Would you print all of the entries word for word?

══════════

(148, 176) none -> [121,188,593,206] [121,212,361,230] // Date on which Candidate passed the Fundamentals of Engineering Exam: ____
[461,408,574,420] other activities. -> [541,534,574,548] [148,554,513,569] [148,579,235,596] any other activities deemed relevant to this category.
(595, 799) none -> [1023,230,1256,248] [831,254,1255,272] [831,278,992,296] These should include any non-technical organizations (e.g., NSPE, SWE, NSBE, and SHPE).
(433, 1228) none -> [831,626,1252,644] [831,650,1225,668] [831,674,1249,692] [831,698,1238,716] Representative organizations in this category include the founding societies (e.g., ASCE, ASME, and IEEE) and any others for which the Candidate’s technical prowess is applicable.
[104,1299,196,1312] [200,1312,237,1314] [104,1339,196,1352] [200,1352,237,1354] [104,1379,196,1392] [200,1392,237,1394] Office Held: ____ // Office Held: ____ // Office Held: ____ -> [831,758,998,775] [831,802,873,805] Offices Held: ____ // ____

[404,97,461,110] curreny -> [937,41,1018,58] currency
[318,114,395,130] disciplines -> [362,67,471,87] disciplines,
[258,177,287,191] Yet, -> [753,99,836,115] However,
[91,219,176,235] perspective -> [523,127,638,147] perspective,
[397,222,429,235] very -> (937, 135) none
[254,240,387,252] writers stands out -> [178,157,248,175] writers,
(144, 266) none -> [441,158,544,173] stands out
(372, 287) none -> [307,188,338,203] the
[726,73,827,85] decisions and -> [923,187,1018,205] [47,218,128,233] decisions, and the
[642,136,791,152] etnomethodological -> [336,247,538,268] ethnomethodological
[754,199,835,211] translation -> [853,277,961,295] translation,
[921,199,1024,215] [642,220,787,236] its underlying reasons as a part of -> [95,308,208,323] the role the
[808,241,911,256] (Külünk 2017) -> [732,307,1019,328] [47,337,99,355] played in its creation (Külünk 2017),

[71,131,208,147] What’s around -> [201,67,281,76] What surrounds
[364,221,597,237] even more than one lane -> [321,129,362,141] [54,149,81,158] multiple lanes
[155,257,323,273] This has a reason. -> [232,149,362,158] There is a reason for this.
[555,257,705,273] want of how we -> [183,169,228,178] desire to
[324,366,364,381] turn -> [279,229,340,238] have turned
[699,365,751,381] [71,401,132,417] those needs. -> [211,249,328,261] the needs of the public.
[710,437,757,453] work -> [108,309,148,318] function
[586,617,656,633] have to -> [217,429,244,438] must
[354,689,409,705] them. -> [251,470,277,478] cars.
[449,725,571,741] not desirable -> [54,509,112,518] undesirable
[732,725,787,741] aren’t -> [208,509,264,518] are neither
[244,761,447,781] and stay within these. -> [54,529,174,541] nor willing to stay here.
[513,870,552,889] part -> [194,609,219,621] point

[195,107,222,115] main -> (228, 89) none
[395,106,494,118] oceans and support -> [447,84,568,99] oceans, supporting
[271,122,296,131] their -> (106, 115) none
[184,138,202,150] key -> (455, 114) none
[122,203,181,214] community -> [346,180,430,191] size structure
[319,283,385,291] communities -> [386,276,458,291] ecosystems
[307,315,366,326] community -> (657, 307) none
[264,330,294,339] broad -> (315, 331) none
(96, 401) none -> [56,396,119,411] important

══════════

[RESULT FOR THIS EXERCISE]
(148, 176) none -> [121,188,593,206] [121,212,361,230] // Date on which Candidate passed the Fundamentals of Engineering Exam: ____
[461,408,574,420] other activities. -> [541,534,574,548] [148,554,513,569] [148,579,235,596] any other activities deemed relevant to this category.
(595, 799) none -> [1023,230,1256,248] [831,254,1255,272] [831,278,992,296] These should include any non-technical organizations (e.g., NSPE, SWE, NSBE, and SHPE).
(433, 1228) none -> [831,626,1252,644] [831,650,1225,668] [831,674,1249,692] [831,698,1238,716] Representative organizations in this category include the founding societies (e.g., ASCE, ASME, and IEEE) and any others for which the Candidate’s technical prowess is applicable.
[104,1299,196,1312] [200,1312,237,1314] [104,1339,196,1352] [200,1352,237,1354] [104,1379,196,1392] [200,1392,237,1394] Office Held: ____ // Office Held: ____ // Office Held: ____ -> [831,758,998,775] [831,802,873,805] Offices Held: ____ // ____

[404,97,461,110] curreny -> [937,41,1018,58] currency
[318,114,395,130] disciplines -> [362,67,471,87] disciplines,
[258,177,287,191] Yet, -> [753,99,836,115] However,
[91,219,176,235] perspective -> [523,127,638,147] perspective,
[397,222,429,235] very -> (937, 135) none
[254,240,387,252] writers stands out -> [178,157,248,175] writers,
(144, 266) none -> [441,158,544,173] stands out
(372, 287) none -> [307,188,338,203] the
[726,73,827,85] decisions and -> [923,187,1018,205] [47,218,128,233] decisions, and the
[642,136,791,152] etnomethodological -> [336,247,538,268] ethnomethodological
[754,199,835,211] translation -> [853,277,961,295] translation,
[921,199,1024,215] [642,220,787,236] its underlying reasons as a part of -> [95,308,208,323] the role the
[808,241,911,256] (Külünk 2017) -> [732,307,1019,328] [47,337,99,355] played in its creation (Külünk 2017),

[71,131,208,147] What’s around -> [201,67,281,76] What surrounds
[364,221,597,237] even more than one lane -> [321,129,362,141] [54,149,81,158] multiple lanes
[155,257,323,273] This has a reason. -> [232,149,362,158] There is a reason for this.
[555,257,705,273] want of how we -> [183,169,228,178] desire to
[324,366,364,381] turn -> [279,229,340,238] have turned
[699,365,751,381] [71,401,132,417] those needs. -> [211,249,328,261] the needs of the public.
[710,437,757,453] work -> [108,309,148,318] function
[586,617,656,633] have to -> [217,429,244,438] must
[354,689,409,705] them. -> [251,470,277,478] cars.
[449,725,571,741] not desirable -> [54,509,112,518] undesirable
[732,725,787,741] aren’t -> [208,509,264,518] are neither
[244,761,447,781] and stay within these. -> [54,529,174,541] nor willing to stay here.
[513,870,552,889] part -> [194,609,219,621] point

[195,107,222,115] main -> (228, 89) none
[395,106,494,118] oceans and support -> [447,84,568,99] oceans, supporting
[271,122,296,131] their -> (106, 115) none
[184,138,202,150] key -> (455, 114) none
[122,203,181,214] community -> [346,180,430,191] size structure
[319,283,385,291] communities -> [386,276,458,291] ecosystems
[307,315,366,326] community -> (657, 307) none
[264,330,294,339] broad -> (315, 331) none
(96, 401) none -> [56,396,119,411] important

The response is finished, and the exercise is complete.